WHAT TO WORK ON
Give back every entry below, unchanged.

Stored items

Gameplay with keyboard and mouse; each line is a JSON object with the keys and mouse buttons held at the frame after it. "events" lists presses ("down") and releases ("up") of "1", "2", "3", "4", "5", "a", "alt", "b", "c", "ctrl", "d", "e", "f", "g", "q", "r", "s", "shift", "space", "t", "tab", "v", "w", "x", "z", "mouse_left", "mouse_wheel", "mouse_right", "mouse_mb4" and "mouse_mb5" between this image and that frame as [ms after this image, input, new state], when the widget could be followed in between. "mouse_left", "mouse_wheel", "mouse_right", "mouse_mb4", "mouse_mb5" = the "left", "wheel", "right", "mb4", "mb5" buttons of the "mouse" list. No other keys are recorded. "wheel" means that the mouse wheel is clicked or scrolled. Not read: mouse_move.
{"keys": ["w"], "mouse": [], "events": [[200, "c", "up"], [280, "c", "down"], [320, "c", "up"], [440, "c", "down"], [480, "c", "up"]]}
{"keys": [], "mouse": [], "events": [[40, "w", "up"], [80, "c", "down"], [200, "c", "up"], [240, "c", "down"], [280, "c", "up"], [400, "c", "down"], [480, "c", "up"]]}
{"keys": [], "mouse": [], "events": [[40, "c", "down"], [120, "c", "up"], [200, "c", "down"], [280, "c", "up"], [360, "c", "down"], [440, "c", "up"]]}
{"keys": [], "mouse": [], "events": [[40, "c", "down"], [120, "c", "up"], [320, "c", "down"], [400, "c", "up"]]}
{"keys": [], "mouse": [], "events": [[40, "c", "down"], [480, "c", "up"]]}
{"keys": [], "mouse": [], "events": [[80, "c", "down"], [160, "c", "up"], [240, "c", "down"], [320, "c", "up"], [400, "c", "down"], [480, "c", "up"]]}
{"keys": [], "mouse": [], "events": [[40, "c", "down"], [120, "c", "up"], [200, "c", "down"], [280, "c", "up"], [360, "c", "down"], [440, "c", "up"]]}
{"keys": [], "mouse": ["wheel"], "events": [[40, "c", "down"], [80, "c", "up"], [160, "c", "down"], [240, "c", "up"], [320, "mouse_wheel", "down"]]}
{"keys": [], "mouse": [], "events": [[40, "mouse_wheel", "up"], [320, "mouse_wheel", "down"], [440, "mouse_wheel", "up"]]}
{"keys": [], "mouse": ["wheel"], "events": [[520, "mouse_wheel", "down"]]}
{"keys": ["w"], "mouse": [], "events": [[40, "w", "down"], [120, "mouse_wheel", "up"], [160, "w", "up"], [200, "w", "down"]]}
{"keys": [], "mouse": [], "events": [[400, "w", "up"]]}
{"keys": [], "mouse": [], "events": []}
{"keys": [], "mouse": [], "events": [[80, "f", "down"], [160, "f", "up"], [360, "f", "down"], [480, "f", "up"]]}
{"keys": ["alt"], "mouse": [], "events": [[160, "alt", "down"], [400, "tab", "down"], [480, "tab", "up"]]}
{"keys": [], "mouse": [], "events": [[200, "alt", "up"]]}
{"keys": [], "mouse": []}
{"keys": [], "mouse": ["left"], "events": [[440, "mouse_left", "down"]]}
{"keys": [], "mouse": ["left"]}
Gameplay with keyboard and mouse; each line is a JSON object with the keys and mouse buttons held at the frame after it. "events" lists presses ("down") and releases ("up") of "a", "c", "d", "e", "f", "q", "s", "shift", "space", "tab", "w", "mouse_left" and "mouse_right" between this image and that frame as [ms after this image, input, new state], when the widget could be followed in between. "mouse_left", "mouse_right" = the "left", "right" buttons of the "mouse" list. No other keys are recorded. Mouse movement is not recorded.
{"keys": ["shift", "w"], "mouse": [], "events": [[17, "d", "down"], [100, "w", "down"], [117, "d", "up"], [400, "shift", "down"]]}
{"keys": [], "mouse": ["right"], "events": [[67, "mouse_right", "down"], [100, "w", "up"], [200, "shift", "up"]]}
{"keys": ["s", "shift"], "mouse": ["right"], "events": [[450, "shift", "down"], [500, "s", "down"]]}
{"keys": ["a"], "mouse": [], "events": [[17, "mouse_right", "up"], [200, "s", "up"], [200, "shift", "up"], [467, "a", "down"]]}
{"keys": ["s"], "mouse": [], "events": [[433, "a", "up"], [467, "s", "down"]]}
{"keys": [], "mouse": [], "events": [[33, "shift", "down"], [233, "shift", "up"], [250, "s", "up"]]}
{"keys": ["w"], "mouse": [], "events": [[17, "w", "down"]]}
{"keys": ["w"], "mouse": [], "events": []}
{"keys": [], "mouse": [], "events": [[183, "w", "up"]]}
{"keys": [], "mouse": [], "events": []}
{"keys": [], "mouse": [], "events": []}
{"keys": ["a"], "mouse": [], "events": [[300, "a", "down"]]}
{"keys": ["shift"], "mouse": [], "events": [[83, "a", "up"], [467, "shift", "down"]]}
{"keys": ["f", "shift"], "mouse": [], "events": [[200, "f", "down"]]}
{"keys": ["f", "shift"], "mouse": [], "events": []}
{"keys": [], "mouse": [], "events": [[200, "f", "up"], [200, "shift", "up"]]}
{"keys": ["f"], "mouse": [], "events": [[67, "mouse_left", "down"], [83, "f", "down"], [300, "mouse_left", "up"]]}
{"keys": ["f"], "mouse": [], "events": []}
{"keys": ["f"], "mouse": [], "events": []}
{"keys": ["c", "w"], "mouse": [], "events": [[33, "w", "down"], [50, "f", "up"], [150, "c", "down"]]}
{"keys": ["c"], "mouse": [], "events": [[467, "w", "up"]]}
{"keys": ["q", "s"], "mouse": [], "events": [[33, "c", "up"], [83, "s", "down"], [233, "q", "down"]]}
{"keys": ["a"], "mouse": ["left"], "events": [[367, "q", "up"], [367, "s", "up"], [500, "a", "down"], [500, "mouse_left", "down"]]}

SOLUTION TO THIS TASK
Gameplay with keyboard and mouse; each line is a JSON object with the keys and mouse buttons held at the frame after it. "events" lists presses ("down") and releases ("up") of "1", "2", "3", "4", "5", "a", "alt", "b", "c", "ctrl", "d", "e", "f", "g", "q", "r", "s", "shift", "space", "t", "tab", "v", "w", "x", "z", "mouse_left", "mouse_wheel", "mouse_right", "mouse_mb4" and "mouse_mb5" between this image and that frame as [ms after this image, input, new state], when the widget could be followed in between. "mouse_left", "mouse_wheel", "mouse_right", "mouse_mb4", "mouse_mb5" = the "left", "wheel", "right", "mb4", "mb5" buttons of the "mouse" list. No other keys are recorded. "wheel" means that the mouse wheel is clicked or scrolled. Not read: mouse_move.
{"keys": ["w"], "mouse": [], "events": [[200, "c", "up"], [280, "c", "down"], [320, "c", "up"], [440, "c", "down"], [480, "c", "up"]]}
{"keys": [], "mouse": [], "events": [[40, "w", "up"], [80, "c", "down"], [200, "c", "up"], [240, "c", "down"], [280, "c", "up"], [400, "c", "down"], [480, "c", "up"]]}
{"keys": [], "mouse": [], "events": [[40, "c", "down"], [120, "c", "up"], [200, "c", "down"], [280, "c", "up"], [360, "c", "down"], [440, "c", "up"]]}
{"keys": [], "mouse": [], "events": [[40, "c", "down"], [120, "c", "up"], [320, "c", "down"], [400, "c", "up"]]}
{"keys": [], "mouse": [], "events": [[40, "c", "down"], [480, "c", "up"]]}
{"keys": [], "mouse": [], "events": [[80, "c", "down"], [160, "c", "up"], [240, "c", "down"], [320, "c", "up"], [400, "c", "down"], [480, "c", "up"]]}
{"keys": [], "mouse": [], "events": [[40, "c", "down"], [120, "c", "up"], [200, "c", "down"], [280, "c", "up"], [360, "c", "down"], [440, "c", "up"]]}
{"keys": [], "mouse": ["wheel"], "events": [[40, "c", "down"], [80, "c", "up"], [160, "c", "down"], [240, "c", "up"], [320, "mouse_wheel", "down"]]}
{"keys": [], "mouse": [], "events": [[40, "mouse_wheel", "up"], [320, "mouse_wheel", "down"], [440, "mouse_wheel", "up"]]}
{"keys": [], "mouse": ["wheel"], "events": [[520, "mouse_wheel", "down"]]}
{"keys": ["w"], "mouse": [], "events": [[40, "w", "down"], [120, "mouse_wheel", "up"], [160, "w", "up"], [200, "w", "down"]]}
{"keys": [], "mouse": [], "events": [[400, "w", "up"]]}
{"keys": [], "mouse": [], "events": []}
{"keys": [], "mouse": [], "events": [[80, "f", "down"], [160, "f", "up"], [360, "f", "down"], [480, "f", "up"]]}
{"keys": ["alt"], "mouse": [], "events": [[160, "alt", "down"], [400, "tab", "down"], [480, "tab", "up"]]}
{"keys": [], "mouse": [], "events": [[200, "alt", "up"]]}
{"keys": [], "mouse": []}
{"keys": [], "mouse": ["left"], "events": [[440, "mouse_left", "down"]]}
{"keys": [], "mouse": ["left"]}
Gameplay with keyboard and mouse; each line is a JSON object with the keys and mouse buttons held at the frame after it. "events" lists presses ("down") and releases ("up") of "a", "c", "d", "e", "f", "q", "s", "shift", "space", "tab", "w", "mouse_left" and "mouse_right" between this image and that frame as [ms after this image, input, new state], when the widget could be followed in between. "mouse_left", "mouse_right" = the "left", "right" buttons of the "mouse" list. No other keys are recorded. Mouse movement is not recorded.
{"keys": ["shift", "w"], "mouse": [], "events": [[17, "d", "down"], [100, "w", "down"], [117, "d", "up"], [400, "shift", "down"]]}
{"keys": [], "mouse": ["right"], "events": [[67, "mouse_right", "down"], [100, "w", "up"], [200, "shift", "up"]]}
{"keys": ["s", "shift"], "mouse": ["right"], "events": [[450, "shift", "down"], [500, "s", "down"]]}
{"keys": ["a"], "mouse": [], "events": [[17, "mouse_right", "up"], [200, "s", "up"], [200, "shift", "up"], [467, "a", "down"]]}
{"keys": ["s"], "mouse": [], "events": [[433, "a", "up"], [467, "s", "down"]]}
{"keys": [], "mouse": [], "events": [[33, "shift", "down"], [233, "shift", "up"], [250, "s", "up"]]}
{"keys": ["w"], "mouse": [], "events": [[17, "w", "down"]]}
{"keys": ["w"], "mouse": [], "events": []}
{"keys": [], "mouse": [], "events": [[183, "w", "up"]]}
{"keys": [], "mouse": [], "events": []}
{"keys": [], "mouse": [], "events": []}
{"keys": ["a"], "mouse": [], "events": [[300, "a", "down"]]}
{"keys": ["shift"], "mouse": [], "events": [[83, "a", "up"], [467, "shift", "down"]]}
{"keys": ["f", "shift"], "mouse": [], "events": [[200, "f", "down"]]}
{"keys": ["f", "shift"], "mouse": [], "events": []}
{"keys": [], "mouse": [], "events": [[200, "f", "up"], [200, "shift", "up"]]}
{"keys": ["f"], "mouse": [], "events": [[67, "mouse_left", "down"], [83, "f", "down"], [300, "mouse_left", "up"]]}
{"keys": ["f"], "mouse": [], "events": []}
{"keys": ["f"], "mouse": [], "events": []}
{"keys": ["c", "w"], "mouse": [], "events": [[33, "w", "down"], [50, "f", "up"], [150, "c", "down"]]}
{"keys": ["c"], "mouse": [], "events": [[467, "w", "up"]]}
{"keys": ["q", "s"], "mouse": [], "events": [[33, "c", "up"], [83, "s", "down"], [233, "q", "down"]]}
{"keys": ["a"], "mouse": ["left"], "events": [[367, "q", "up"], [367, "s", "up"], [500, "a", "down"], [500, "mouse_left", "down"]]}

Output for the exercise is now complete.